3. Assay-"Sensitive" drugs are MUCH more likely to work than assay "Resistant" drugs.
Figure 5 shows the correlations between assay results and treatment, broken down as to histopathologic diagnosis. These are also arrayed in order of increasing overall response rates of the patient populations under study. In each case, assay "sensitive" patients were more likely to respond than the overall patient population and assay "resistant" patients were less likely to respond. In every case, patients treated with assay "sensitive" drugs were more likely to respond than patients treated with assay "resistant drugs." The only "near exception" to this point was in the case of head and neck cancer, in which results were available only from a single study, in only a handful of patients. Of note is the documentation in more than 100 breast cancer patients.
It may further be concluded from Figure 5 that cell death assays are broadly applicable to a broad range of neoplasms. This does not prove, for example, that the assays are clinically valid for a given rare tumor, such as esthesioneuroblastoma, but there is no reason to expect that the cell death assays should not be valid in any given type of neoplasm.
Figure 6 is of greatest importance, and is well worth considering. If one understands this figure, one goes a long way to understanding how the results of these assays should be used in patient management. The solid and dashed lines in this figure show the theoretical expectations for the cell death assays, based on Bayes' Theorem, applied to assays with an overall specificity for drug resistance of 0.91 and an overall sensitivity of 0.72, which represent the overall findings from the studies included in the meta-analysis. The circles show the actual response rates of patients with different types of neoplasms, given that either "sensitive" or "resistant" results were obtained. It may be seen that, in every case, the actual performance of the assays in each type of tumor precisely matched predictions made from Bayes' Theorem, projected from the overall assay sensitivity and specificity.

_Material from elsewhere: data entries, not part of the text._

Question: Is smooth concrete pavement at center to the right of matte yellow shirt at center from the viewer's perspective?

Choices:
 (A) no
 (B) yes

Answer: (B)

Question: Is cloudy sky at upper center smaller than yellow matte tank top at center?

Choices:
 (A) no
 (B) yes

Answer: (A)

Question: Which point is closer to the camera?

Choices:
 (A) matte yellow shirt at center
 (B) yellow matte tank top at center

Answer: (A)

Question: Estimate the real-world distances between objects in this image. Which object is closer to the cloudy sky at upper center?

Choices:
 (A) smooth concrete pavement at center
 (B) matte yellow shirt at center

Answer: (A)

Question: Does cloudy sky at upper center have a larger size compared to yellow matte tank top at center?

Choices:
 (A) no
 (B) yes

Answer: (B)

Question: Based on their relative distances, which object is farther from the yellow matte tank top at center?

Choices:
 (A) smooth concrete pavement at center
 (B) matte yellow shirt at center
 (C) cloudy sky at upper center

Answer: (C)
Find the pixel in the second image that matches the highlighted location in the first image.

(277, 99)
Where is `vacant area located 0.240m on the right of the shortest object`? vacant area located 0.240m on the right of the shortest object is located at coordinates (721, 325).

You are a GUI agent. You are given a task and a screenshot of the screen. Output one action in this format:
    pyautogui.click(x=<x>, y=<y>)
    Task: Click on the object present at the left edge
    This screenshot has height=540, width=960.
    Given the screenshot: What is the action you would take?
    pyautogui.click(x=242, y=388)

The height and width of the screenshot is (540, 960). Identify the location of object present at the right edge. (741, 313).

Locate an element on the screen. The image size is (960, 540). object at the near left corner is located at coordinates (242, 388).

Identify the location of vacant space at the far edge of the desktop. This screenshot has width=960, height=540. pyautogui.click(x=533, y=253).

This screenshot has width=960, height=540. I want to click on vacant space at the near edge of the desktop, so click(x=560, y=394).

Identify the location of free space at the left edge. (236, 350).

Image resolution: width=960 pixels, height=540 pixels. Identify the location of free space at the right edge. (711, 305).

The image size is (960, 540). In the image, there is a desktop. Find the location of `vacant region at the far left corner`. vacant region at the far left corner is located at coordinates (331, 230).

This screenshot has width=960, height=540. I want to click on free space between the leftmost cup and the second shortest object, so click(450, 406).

The findings in Figure 6 show conclusively that the cell death assays are broadly applicable to a wide range of human neoplasms, ranging from low response rate tumors, such as pancreatic cancer and cholangiocarcinoma (group 1, the non-colon, non-stomach GI adenocarcinomas) to acute lymphoblastic leukemia (group 11), and including breast cancer.

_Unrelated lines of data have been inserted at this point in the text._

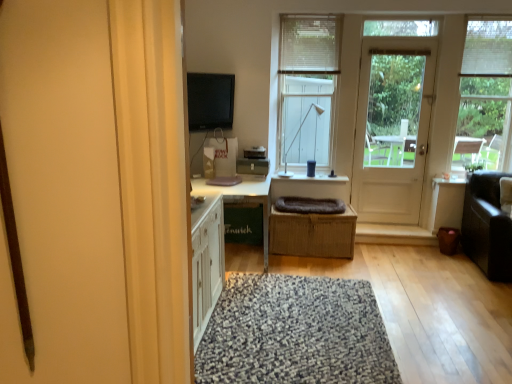
Question: Considering their positions, is dark gray plush blanket at center located in front of or behind dark brown leather couch at right?

Choices:
 (A) front
 (B) behind

Answer: (B)

Question: Considering the positions of dark gray plush blanket at center and dark brown leather couch at right in the image, is dark gray plush blanket at center wider or thinner than dark brown leather couch at right?

Choices:
 (A) wide
 (B) thin

Answer: (B)

Question: Which object is the farthest from the transparent glass window at upper right, acting as the 2th window starting from the left?

Choices:
 (A) matte black flat screen tv at upper center
 (B) white fabric blind at upper center, which is counted as the 2th blind, starting from the right
 (C) dark gray plush blanket at center
 (D) white plastic lamp at upper center
 (E) speckled woolen rug at center

Answer: (A)

Question: Which object is the closest to the white wooden door at right?

Choices:
 (A) speckled woolen rug at center
 (B) white fabric blind at upper right, which is the 1th blind in right-to-left order
 (C) dark gray plush blanket at center
 (D) transparent glass window at upper right, arranged as the first window when viewed from the right
 (E) white wood table at center

Answer: (D)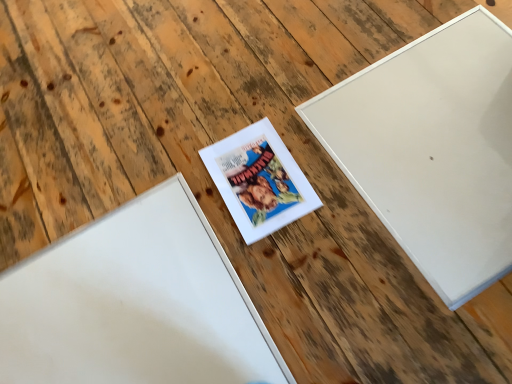
You are a GUI agent. You are given a task and a screenshot of the screen. Output one action in this format:
    pyautogui.click(x=<x>, y=<y>)
    Task: Click on the vacant space that is in between white matte picture frame at center, which is the second picture frame from left to right, and white matte picture frame at upper right, arranged as the first picture frame when viewed from the right
    This screenshot has height=384, width=512.
    Given the screenshot: What is the action you would take?
    pyautogui.click(x=328, y=210)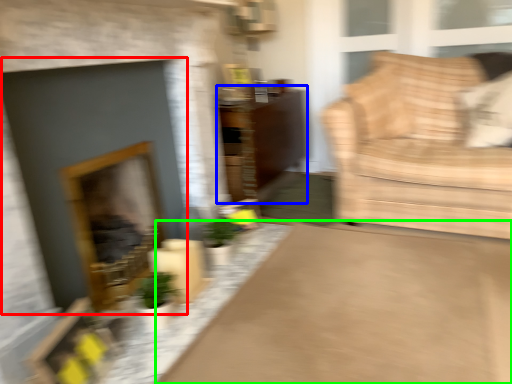
Question: Which object is the closest to the fireplace (highlighted by a red box)? Choose among these: dresser (highlighted by a blue box) or plain (highlighted by a green box).

Choices:
 (A) dresser
 (B) plain

Answer: (B)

Of equal importance, this figure shows how the assay may be best applied to patient management decisions. It is obvious that, in high response rate neoplasms, there will be many "false negative" predictions. No one should ever use these assays to deny chemotherapy to such patients, if chemotherapy is otherwise indicated, any more than one should deny antibiotics in an infection with an in vitro drug resistant bacterium. But the assays could be appropriately used to identify patients with poor clinical prognoses if treated with a given therapy. In cases where more than one acceptable regimen exists, the physician could select the regimen containing the most favorable drugs and avoid the regimen containing the most unfavorable drugs. This would apply to clinical decisions at all points along the curve. Thus, the absolute probability of response with assay "sensitive" and "resistant" drugs varies according to the overall prior response probability in the patient population studies, but, at all points, assay "resistant" patients have a below average probability of response and assay "sensitive" patients have an above average probability of response and treatment with assay "sensitive" drug(s) is more likely to be associated with a favorable outcome than treatment with assay "resistant" drugs.